• [TASK DIRECTIONS] Can you arrange the stretch of the listing below, from the line containing "1498, 1122, 1527]" through the line containing "1556, 1122, 1584]", as a numbered list with blank lines left out?

Bounding box notes:
════════
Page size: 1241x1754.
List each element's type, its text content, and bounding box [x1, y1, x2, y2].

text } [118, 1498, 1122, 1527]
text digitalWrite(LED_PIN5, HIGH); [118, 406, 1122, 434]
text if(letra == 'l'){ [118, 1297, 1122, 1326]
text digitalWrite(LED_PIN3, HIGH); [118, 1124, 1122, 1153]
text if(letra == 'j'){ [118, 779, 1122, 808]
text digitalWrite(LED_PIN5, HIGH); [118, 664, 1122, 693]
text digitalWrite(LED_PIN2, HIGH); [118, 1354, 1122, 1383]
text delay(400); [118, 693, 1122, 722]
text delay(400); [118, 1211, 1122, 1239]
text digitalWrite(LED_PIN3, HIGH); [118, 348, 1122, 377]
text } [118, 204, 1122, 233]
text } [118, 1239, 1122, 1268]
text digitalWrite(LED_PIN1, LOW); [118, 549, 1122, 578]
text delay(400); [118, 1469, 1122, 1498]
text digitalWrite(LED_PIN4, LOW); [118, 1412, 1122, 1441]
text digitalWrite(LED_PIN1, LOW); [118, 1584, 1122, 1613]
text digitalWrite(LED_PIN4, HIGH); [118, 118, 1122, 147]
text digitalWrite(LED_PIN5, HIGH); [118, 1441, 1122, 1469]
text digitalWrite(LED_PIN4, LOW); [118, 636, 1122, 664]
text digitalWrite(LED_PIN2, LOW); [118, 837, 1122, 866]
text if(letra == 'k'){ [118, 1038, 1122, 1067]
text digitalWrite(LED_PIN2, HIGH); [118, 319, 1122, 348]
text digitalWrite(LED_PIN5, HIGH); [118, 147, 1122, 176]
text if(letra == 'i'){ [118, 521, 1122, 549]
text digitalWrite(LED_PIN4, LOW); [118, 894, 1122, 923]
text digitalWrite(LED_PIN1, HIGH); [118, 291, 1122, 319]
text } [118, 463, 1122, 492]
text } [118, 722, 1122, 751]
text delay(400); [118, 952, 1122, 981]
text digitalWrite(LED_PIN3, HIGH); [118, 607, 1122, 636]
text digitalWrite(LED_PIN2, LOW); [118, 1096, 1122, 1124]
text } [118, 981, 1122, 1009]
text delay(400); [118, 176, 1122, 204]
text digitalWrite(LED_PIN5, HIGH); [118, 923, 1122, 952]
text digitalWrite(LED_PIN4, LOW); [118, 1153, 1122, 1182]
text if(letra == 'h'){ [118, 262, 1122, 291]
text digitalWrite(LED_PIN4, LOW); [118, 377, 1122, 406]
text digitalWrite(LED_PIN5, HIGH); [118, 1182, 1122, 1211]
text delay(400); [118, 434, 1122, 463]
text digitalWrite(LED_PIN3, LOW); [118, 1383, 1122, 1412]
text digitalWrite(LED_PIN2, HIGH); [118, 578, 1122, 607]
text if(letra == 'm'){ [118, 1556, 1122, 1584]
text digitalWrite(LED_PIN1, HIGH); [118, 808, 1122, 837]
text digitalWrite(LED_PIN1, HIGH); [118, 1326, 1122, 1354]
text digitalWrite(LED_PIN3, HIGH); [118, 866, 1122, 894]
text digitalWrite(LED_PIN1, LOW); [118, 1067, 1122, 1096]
════════
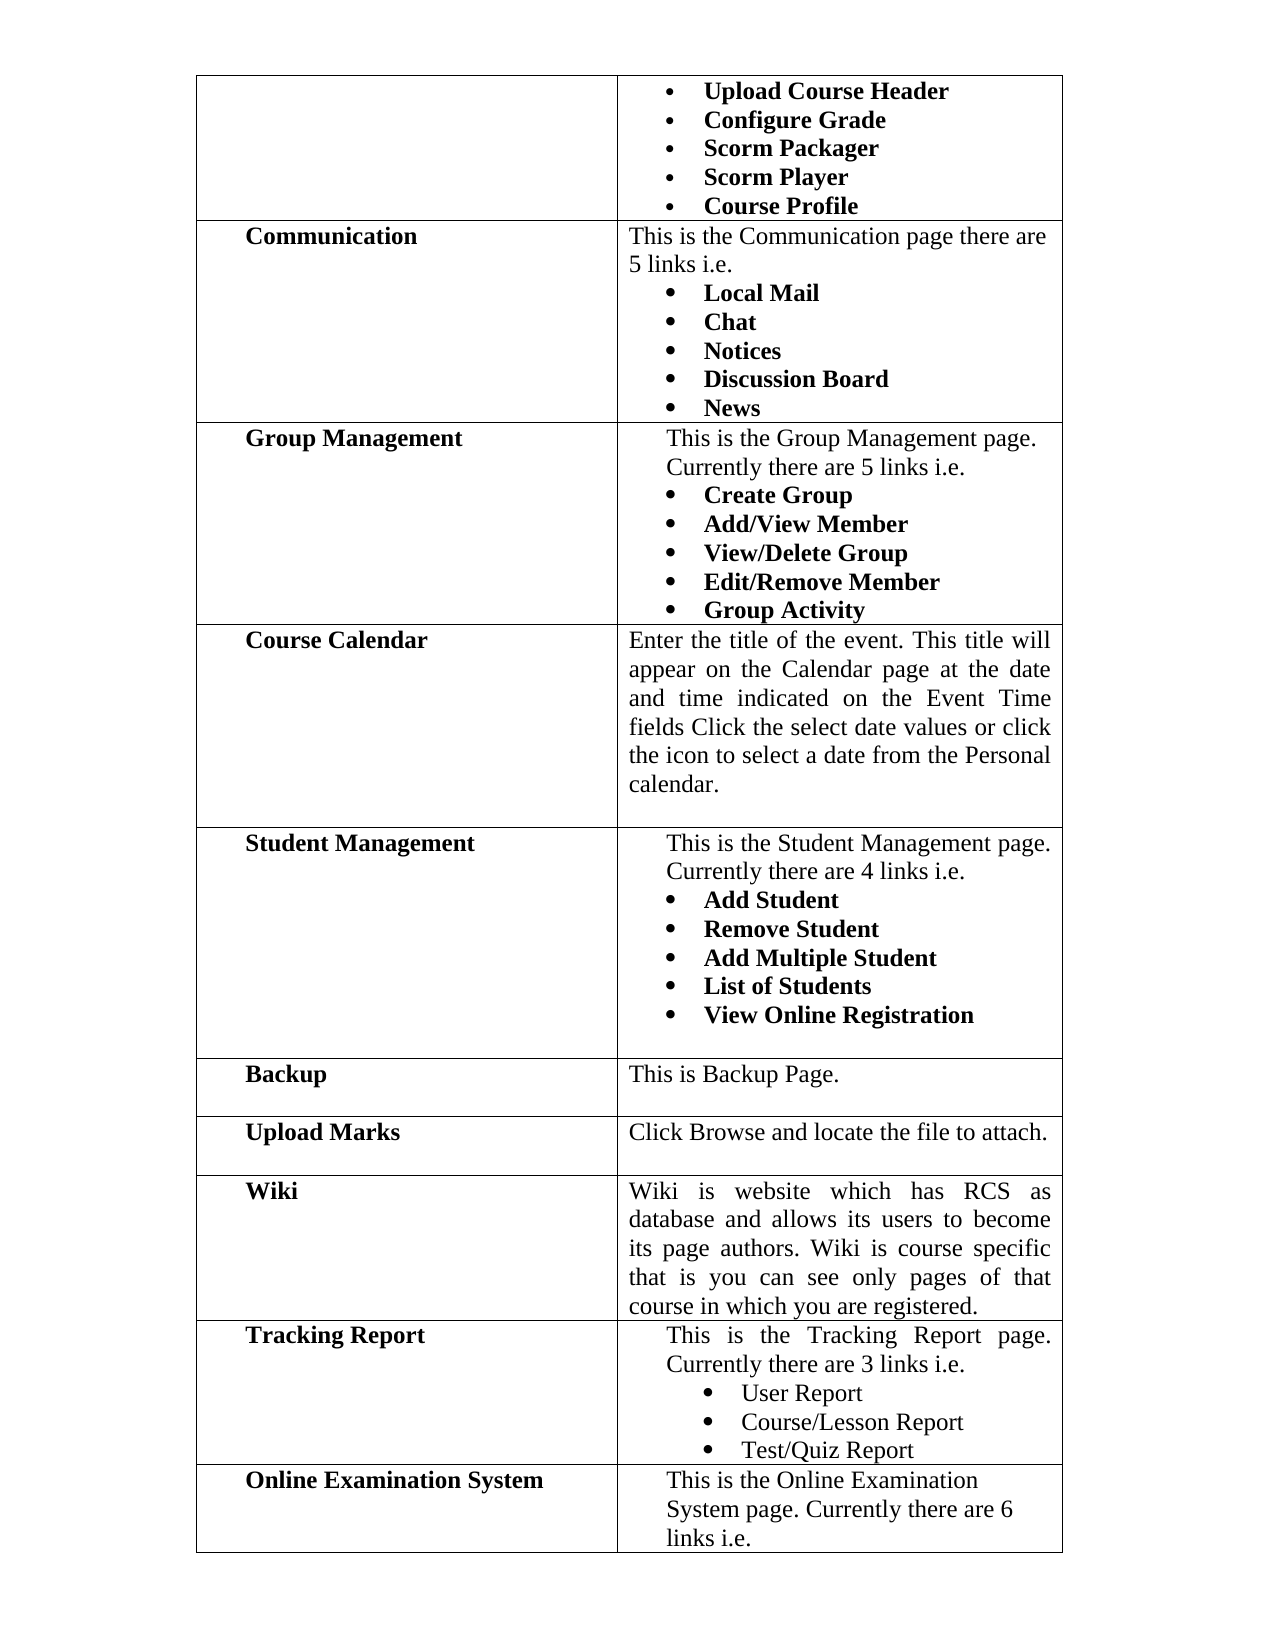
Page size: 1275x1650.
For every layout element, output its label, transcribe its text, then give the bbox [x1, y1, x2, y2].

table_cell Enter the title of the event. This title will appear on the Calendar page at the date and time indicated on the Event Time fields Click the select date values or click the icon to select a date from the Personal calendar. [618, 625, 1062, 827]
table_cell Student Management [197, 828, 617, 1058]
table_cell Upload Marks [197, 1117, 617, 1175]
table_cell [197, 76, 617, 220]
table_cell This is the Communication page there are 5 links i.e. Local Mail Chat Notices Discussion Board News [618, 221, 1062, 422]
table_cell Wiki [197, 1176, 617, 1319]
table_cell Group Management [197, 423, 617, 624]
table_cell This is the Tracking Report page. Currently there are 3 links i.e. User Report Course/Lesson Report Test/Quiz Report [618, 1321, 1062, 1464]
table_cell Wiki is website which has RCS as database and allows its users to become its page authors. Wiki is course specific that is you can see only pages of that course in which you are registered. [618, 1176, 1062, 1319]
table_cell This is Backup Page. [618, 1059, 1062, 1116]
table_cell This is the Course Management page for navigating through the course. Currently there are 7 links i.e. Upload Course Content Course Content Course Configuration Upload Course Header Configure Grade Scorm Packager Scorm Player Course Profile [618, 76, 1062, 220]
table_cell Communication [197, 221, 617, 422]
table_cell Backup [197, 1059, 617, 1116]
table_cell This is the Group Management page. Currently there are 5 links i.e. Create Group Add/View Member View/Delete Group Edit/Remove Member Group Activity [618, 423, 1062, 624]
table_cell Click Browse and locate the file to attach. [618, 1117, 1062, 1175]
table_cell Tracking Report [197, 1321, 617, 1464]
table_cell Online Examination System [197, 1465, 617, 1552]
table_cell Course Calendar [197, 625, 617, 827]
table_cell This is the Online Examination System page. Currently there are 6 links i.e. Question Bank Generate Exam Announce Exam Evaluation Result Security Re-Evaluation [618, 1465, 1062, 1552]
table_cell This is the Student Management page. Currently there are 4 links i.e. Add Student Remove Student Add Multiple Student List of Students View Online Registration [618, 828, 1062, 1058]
════════
• [THE COMPLETED TASK]
1. text } [118, 1498, 1122, 1527]
2. text digitalWrite(LED_PIN5, HIGH); [118, 406, 1122, 434]
3. text if(letra == 'l'){ [118, 1297, 1122, 1326]
4. text digitalWrite(LED_PIN3, HIGH); [118, 1124, 1122, 1153]
5. text if(letra == 'j'){ [118, 779, 1122, 808]
6. text digitalWrite(LED_PIN5, HIGH); [118, 664, 1122, 693]
7. text digitalWrite(LED_PIN2, HIGH); [118, 1354, 1122, 1383]
8. text delay(400); [118, 693, 1122, 722]
9. text delay(400); [118, 1211, 1122, 1239]
10. text digitalWrite(LED_PIN3, HIGH); [118, 348, 1122, 377]
11. text } [118, 204, 1122, 233]
12. text } [118, 1239, 1122, 1268]
13. text digitalWrite(LED_PIN1, LOW); [118, 549, 1122, 578]
14. text delay(400); [118, 1469, 1122, 1498]
15. text digitalWrite(LED_PIN4, LOW); [118, 1412, 1122, 1441]
16. text digitalWrite(LED_PIN1, LOW); [118, 1584, 1122, 1613]
17. text digitalWrite(LED_PIN4, HIGH); [118, 118, 1122, 147]
18. text digitalWrite(LED_PIN5, HIGH); [118, 1441, 1122, 1469]
19. text digitalWrite(LED_PIN4, LOW); [118, 636, 1122, 664]
20. text digitalWrite(LED_PIN2, LOW); [118, 837, 1122, 866]
21. text if(letra == 'k'){ [118, 1038, 1122, 1067]
22. text digitalWrite(LED_PIN2, HIGH); [118, 319, 1122, 348]
23. text digitalWrite(LED_PIN5, HIGH); [118, 147, 1122, 176]
24. text if(letra == 'i'){ [118, 521, 1122, 549]
25. text digitalWrite(LED_PIN4, LOW); [118, 894, 1122, 923]
26. text digitalWrite(LED_PIN1, HIGH); [118, 291, 1122, 319]
27. text } [118, 463, 1122, 492]
28. text } [118, 722, 1122, 751]
29. text delay(400); [118, 952, 1122, 981]
30. text digitalWrite(LED_PIN3, HIGH); [118, 607, 1122, 636]
31. text digitalWrite(LED_PIN2, LOW); [118, 1096, 1122, 1124]
32. text } [118, 981, 1122, 1009]
33. text delay(400); [118, 176, 1122, 204]
34. text digitalWrite(LED_PIN5, HIGH); [118, 923, 1122, 952]
35. text digitalWrite(LED_PIN4, LOW); [118, 1153, 1122, 1182]
36. text if(letra == 'h'){ [118, 262, 1122, 291]
37. text digitalWrite(LED_PIN4, LOW); [118, 377, 1122, 406]
38. text digitalWrite(LED_PIN5, HIGH); [118, 1182, 1122, 1211]
39. text delay(400); [118, 434, 1122, 463]
40. text digitalWrite(LED_PIN3, LOW); [118, 1383, 1122, 1412]
41. text digitalWrite(LED_PIN2, HIGH); [118, 578, 1122, 607]
42. text if(letra == 'm'){ [118, 1556, 1122, 1584]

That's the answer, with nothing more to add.